LES FAITS MARQUANTS DE LA CDD-8
LUNDI 24 AVRIL 2000

La huitième session de la Commission du développement Durable (CDD-8) s'est ouverte aujourd'hui au siège des Nations Unies à New York. Le Président Juan Mayr (Colombie) a encouragé les délégations à utiliser la session comme une occasion de dialogue plutôt que de négociations et de prise de décisions, faisant état de la situation de blocage dans laquelle se trouvent les échanges internationaux sur un certain nombre de questions soumises à l'examen. Après avoir abordé, le matin, les questions procédurières, et entendu les rapports concernant les activités de la période intersessions, les participants devaient engager, au cours de l'après-midi et de la soirée, le Dialogue des Détenteurs des Enjeux sur l'Agriculture et le Développement Durable.

LA PLENIERE D'OUVERTURE

Le Président Mayr déclara la session ouverte et invita les délégués à procéder à l'élection des membres du Bureau. Il rappela que l'élection de l'un des Vice-présidents du Bureau de la CDD-8 avait été reportée en 1999, et indiqua que les Etats africains s'étaient entendus sur la nomination d'Abderrahmane Merouane (Algérie). Merouane fut ainsi élu pour siéger au sein du Bureau de la CDD-8 avec Mayr et les Vice-présidents Patrick McDonnell (Irlande), Zvetolyub Basmajiev (Bulgarie) et Choi Seok-young (République de Corée).

Nitin Desai, Sous-Secrétaire Général des Nations Unies, chargé des Affaires Sociales, remercia le Président Mayr pour son commandement innovant et énergique puis exposa ses attentes quant aux résultats de cette session, à savoir: des lignes directrices pratiques pour une intégration efficace des dimensions économiques, écologiques et sociales des sols et de l'agriculture; le dépassement du niveau de la rhétorique quant aux voies et moyens de traiter la tendance à la baisse enregistrée dans l'APD; une nouvelle focalisation sur le thème commerce et environnement; et des orientations pour l'ECOSOC et pour l'Assemblée Générale de l'ONU sur le suivi du Forum Intergouvernemental sur les Forêts (FIF).

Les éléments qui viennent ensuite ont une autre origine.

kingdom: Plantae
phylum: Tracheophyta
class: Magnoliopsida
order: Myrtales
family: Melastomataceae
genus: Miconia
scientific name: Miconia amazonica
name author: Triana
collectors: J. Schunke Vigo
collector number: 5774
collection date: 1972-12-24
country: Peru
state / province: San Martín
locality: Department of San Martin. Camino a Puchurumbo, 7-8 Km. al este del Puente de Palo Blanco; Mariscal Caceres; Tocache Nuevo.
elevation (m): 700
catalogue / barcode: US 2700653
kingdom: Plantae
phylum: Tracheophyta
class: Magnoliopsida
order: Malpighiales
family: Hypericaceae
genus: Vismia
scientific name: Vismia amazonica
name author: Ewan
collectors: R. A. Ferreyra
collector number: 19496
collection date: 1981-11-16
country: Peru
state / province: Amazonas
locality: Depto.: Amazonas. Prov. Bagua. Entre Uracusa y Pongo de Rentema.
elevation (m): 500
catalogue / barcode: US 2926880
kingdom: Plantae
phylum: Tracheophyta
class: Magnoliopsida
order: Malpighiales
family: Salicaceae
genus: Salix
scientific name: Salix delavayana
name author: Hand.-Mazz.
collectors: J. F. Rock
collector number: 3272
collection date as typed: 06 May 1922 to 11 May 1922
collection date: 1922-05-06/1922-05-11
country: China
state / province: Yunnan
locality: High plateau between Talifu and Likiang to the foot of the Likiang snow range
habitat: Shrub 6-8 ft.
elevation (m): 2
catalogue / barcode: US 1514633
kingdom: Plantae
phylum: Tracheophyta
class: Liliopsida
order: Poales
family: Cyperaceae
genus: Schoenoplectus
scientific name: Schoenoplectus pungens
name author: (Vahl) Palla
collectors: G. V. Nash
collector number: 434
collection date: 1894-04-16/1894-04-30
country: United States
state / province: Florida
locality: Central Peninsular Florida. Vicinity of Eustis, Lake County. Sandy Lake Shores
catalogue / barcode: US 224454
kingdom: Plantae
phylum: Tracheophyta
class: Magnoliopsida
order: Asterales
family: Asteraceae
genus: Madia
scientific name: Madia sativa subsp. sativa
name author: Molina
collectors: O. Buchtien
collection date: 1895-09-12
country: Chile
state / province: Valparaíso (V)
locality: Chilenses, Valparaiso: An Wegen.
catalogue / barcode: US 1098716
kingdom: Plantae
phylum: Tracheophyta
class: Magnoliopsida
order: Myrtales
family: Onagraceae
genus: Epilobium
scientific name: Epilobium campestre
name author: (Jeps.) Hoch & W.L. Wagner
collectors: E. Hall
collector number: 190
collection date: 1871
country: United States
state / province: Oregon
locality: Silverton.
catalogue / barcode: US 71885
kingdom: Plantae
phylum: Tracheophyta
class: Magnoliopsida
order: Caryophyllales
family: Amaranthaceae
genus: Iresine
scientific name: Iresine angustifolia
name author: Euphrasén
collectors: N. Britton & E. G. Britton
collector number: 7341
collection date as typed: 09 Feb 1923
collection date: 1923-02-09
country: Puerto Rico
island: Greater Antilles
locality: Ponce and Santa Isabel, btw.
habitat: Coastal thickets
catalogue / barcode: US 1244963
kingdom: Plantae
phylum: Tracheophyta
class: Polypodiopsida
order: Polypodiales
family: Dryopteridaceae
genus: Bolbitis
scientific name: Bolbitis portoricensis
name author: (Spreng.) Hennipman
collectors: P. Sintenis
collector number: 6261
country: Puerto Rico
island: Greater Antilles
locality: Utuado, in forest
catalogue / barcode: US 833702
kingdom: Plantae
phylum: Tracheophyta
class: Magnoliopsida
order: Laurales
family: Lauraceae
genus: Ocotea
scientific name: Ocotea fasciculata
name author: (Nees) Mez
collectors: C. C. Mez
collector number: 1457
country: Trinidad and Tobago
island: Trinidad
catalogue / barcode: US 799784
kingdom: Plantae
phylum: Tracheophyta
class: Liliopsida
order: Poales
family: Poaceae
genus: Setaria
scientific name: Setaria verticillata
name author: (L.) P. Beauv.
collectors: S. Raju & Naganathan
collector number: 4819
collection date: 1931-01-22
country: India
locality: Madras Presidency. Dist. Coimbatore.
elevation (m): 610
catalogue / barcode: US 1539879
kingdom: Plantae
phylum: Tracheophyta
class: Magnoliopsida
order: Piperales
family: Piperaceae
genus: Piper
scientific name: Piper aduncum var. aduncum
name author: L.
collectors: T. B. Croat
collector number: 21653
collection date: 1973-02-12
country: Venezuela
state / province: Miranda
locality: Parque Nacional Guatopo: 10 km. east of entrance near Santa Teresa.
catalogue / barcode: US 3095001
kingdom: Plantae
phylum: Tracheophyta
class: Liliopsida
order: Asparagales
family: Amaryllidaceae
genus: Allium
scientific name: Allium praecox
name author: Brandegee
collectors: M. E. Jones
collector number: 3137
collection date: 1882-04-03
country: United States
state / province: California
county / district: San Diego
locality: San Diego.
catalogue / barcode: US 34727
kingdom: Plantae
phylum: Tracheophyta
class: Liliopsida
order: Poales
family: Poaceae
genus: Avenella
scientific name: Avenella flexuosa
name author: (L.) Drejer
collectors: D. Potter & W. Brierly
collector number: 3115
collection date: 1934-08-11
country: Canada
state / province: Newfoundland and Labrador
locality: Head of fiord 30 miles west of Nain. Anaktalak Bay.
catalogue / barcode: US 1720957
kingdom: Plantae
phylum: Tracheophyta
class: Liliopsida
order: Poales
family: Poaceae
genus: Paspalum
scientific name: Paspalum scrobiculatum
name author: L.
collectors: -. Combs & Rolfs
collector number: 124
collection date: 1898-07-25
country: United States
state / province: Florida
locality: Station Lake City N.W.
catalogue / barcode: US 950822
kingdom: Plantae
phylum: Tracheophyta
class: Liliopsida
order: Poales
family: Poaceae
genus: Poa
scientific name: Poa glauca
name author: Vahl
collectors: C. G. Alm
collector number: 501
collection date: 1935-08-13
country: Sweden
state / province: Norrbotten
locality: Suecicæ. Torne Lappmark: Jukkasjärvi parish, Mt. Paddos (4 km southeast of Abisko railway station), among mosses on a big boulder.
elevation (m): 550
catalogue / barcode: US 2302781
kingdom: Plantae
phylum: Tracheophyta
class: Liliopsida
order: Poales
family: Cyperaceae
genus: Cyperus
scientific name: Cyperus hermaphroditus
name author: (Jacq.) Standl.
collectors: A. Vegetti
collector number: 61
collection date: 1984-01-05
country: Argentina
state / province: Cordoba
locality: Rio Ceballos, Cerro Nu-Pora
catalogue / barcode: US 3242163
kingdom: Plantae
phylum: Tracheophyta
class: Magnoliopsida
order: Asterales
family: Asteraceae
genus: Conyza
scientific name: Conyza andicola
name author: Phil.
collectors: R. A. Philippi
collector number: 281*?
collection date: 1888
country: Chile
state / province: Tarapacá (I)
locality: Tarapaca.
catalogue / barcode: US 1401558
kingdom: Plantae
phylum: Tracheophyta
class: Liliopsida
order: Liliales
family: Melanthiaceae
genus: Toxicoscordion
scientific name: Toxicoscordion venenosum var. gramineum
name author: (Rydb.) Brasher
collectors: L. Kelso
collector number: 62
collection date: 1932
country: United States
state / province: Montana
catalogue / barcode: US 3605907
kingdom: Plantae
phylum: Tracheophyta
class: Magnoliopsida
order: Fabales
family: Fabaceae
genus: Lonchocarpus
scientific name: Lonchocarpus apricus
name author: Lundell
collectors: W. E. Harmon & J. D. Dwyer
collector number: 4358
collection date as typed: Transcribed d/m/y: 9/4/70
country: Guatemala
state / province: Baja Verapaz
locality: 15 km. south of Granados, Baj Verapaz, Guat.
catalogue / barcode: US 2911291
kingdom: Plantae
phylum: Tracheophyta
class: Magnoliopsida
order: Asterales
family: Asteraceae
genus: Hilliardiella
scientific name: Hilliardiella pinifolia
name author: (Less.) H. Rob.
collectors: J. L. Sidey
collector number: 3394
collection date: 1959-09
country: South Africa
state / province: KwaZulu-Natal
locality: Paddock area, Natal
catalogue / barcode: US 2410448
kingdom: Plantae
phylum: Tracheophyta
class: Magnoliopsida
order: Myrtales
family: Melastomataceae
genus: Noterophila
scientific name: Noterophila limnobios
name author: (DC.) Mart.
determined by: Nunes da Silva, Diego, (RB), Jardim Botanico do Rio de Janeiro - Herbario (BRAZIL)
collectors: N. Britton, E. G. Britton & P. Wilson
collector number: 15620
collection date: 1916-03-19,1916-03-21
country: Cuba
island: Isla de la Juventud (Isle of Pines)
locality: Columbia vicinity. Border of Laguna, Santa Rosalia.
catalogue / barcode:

Le Président Mayr présenta le calendrier des travaux de la CDD-8, notant l'établissement de trois comités de rédaction: le comité chargé de la planification et de la gestion intégrées des ressources en terre et de l'agriculture, qui sera présidé par Patrick McDonnell; le comité chargé des ressources financières et des mécanismes de financement, de la croissance économique, du commerce et de l'investissement, qui sera présidé par Choi Seok-young; et le comité chargé des préparatifs de Rio+10, qui sera présidé par Zvetolyub Basmajiev.Au sujet du Segment de Haut Niveau, le Président Mayr indiqua que cinq réunions thématiques y sont prévues. Le calendrier des travaux (E/CN.17/ 2000/1) fut approuvé.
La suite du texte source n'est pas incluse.